American plasma physicist

Walter N. Gekelman is an experimental plasma physicist and a professor emeritus at the University of California, Los Angeles (UCLA). He is known for the development and construction of the Large Plasma Device (LAPD), an over 20-meter long cylindrical plasma device to study fundamental plasma processes, such as Alfvén waves and magnetic flux ropes, under laboratory conditions. He is an elected fellow of the American Physical Society.

== Early life and career ==
Gekelman received a B.S. in physics from Brooklyn College in 1966 and a Ph.D. in experimental plasma physics at Stevens Institute of Technology in 1972.

Gekelman joined UCLA in 1974. In 1991, he constructed the original 10-meter-long LAPD to study Alfvén waves in plasmas and served as the director of the facility for 15 years until he was succeeded by Troy Carter in 2016. During his tenure as director, the LAPD was upgraded to a 20-meter long version in 2001 and became a designated national user facility for the study of basic plasma science, which garnered funding support from the National Science Foundation (NSF) and the US Department of Energy. He was also a member of the National Research Council (NRC) Plasma Science Committee and the NRC Burning Plasma Assessment Committee.

In 2015, Gekelman and UCLA engineer Patrick Pribyl received funding from the NSF GOALI program to research plasma processing technologies for the semiconductor industry, particularly for Lam Research, a semiconductor equipment manufacturing company.

== Scientific outreach ==
Gekelman was involved in scientific outreach for high school students. In 1993, he led the formation of the Los Angeles Teachers Alliance Group (LAPTAG) and established a plasma laboratory for high school students to conduct research that was subsequently published.
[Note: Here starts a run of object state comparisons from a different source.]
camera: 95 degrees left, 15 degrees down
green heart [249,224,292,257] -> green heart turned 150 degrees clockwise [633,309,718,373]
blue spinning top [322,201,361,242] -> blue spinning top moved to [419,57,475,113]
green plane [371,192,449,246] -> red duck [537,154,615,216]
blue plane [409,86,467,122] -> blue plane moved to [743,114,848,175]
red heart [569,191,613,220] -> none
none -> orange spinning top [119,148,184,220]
The laboratory is a device similar in construct to the LAPD, but smaller.

In 2002, Gekelman was interviewed by Robyn Williams on his science talk show to discuss the LAPD. He also appeared in the Death Stars episode of Phil Plait's science TV documentary Bad Universe in 2010.
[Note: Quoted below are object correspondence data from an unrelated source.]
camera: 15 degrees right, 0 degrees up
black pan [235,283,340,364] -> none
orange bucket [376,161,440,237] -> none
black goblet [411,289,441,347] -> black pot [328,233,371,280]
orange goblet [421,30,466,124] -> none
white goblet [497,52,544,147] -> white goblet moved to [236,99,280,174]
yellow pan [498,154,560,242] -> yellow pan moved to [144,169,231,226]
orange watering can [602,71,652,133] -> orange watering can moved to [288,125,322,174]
Gekelman also collaborates with UCLA's Art Sci Center as a scientist to deliver public lectures and create works of art inspired by plasma physics.

== Honors ==
In 1996, Gekelman was elected as a fellow to the American Physical Society for "a unique, original program of complete and definitive diagnostic studies of magnetic field reconnection and current disruptions in plasmas, achieving major advances and linking space and laboratory plasma physics".